School of Mathematics and Statistics, Shandong University at Weihai, Weihai, China, 264209.
Evol Bioinform Online. 2011;7:149-58. doi: 10.4137/EBO.S7364. Epub 2011 Oct 4.
Determination of sequence similarity is one of the major steps in computational phylogenetic studies. As we know, during evolutionary history, not only DNA mutations for individual nucleotide but also subsequent rearrangements occurred. It has been one of major tasks of computational biologists to develop novel mathematical descriptors for similarity analysis such that various mutation phenomena information would be involved simultaneously. In this paper, different from traditional methods (eg, nucleotide frequency, geometric representations) as bases for construction of mathematical descriptors, we construct novel mathematical descriptors based on graph theory. In particular, for each DNA sequence, we will set up a weighted directed graph. The adjacency matrix of the directed graph will be used to induce a representative vector for DNA sequence. This new approach measures similarity based on both ordering and frequency of nucleotides so that much more information is involved. As an application, the method is tested on a set of 0.9-kb mtDNA sequences of twelve different primate species.

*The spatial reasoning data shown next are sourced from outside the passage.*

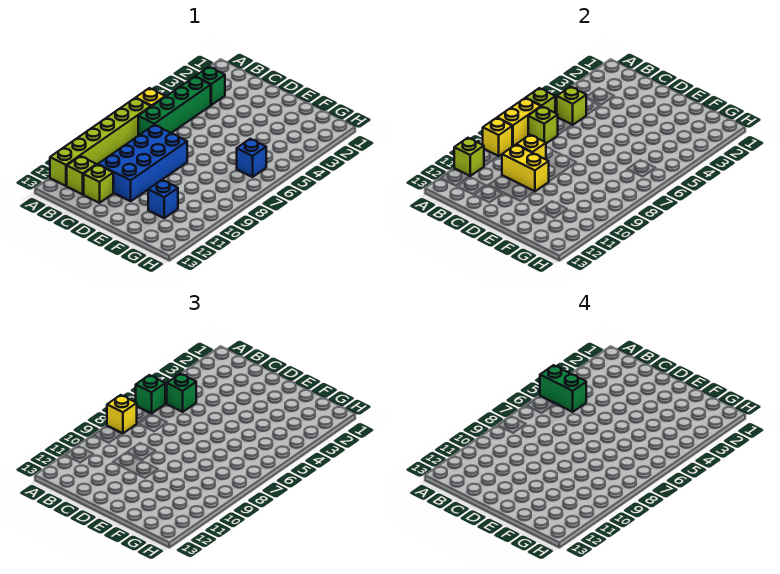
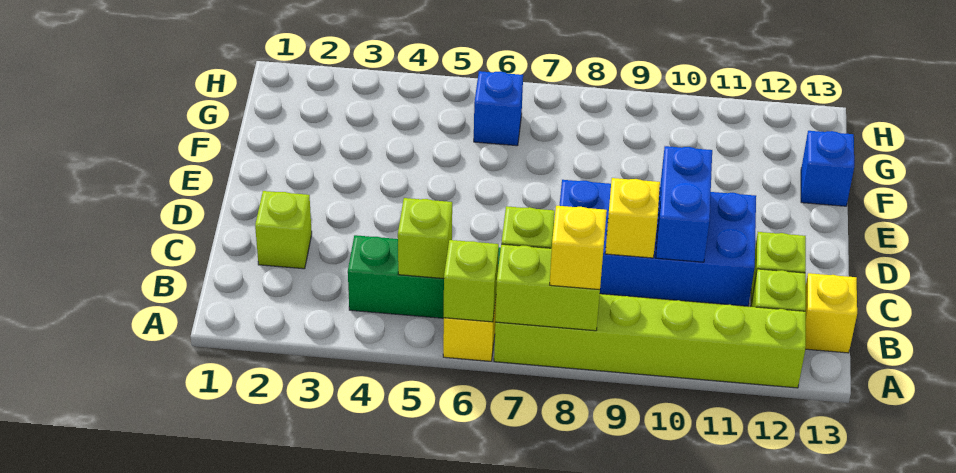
green 1x2 brick [540,365,586,412] -> none
green 1x1 brick [136,375,165,413] -> none
yellow 1x2 brick [497,98,541,146] -> lime 1x2 brick [495,244,600,331]
yellow 1x1 brick [483,118,513,156] -> yellow 1x1 brick moved to [805,273,857,353]
lime 1x1 brick [454,138,484,176] -> lime 1x1 brick moved to [255,191,312,269]
green 1x1 brick [195,67,225,105] -> none
green 1x1 brick [167,374,196,412] -> none
yellow 1x2 brick [502,145,549,192] -> blue 1x2 brick [656,146,712,262]
blue 1x1 brick [148,180,178,218] -> blue 1x1 brick moved to [801,131,854,206]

All output phylogenetic trees with various distance estimations have the same topology, and are generally consistent with the reported results from early studies, which proves the new method's efficiency; we also test the new method on a simulated data set, which shows our new method performs better than traditional global alignment method when subsequent rearrangements happen frequently during evolutionary history.
序列相似性的确定是计算系统发育研究中的主要步骤之一。众所周知,在进化历史中,不仅发生了单个核苷酸的 DNA 突变,而且还发生了随后的重排。开发用于相似性分析的新的数学描述符一直是计算生物学家的主要任务之一,以便同时涉及各种突变现象信息。在本文中,我们与传统方法(例如核苷酸频率、几何表示)不同,将基于图论构建新的数学描述符。具体来说,对于每个 DNA 序列,我们将建立一个加权有向图。有向图的邻接矩阵将用于诱导 DNA 序列的代表向量。这种新方法基于核苷酸的排序和频率来衡量相似性,因此涉及更多信息。作为应用,该方法在一组来自 12 种不同灵长类动物的 0.9-kb mtDNA 序列上进行了测试。使用各种距离估计的所有输出系统发育树具有相同的拓扑结构,并且通常与早期研究报告的结果一致,这证明了新方法的有效性;我们还在模拟数据集上测试了新方法,当进化历史中频繁发生后续重排时,新方法的性能优于传统的全局比对方法。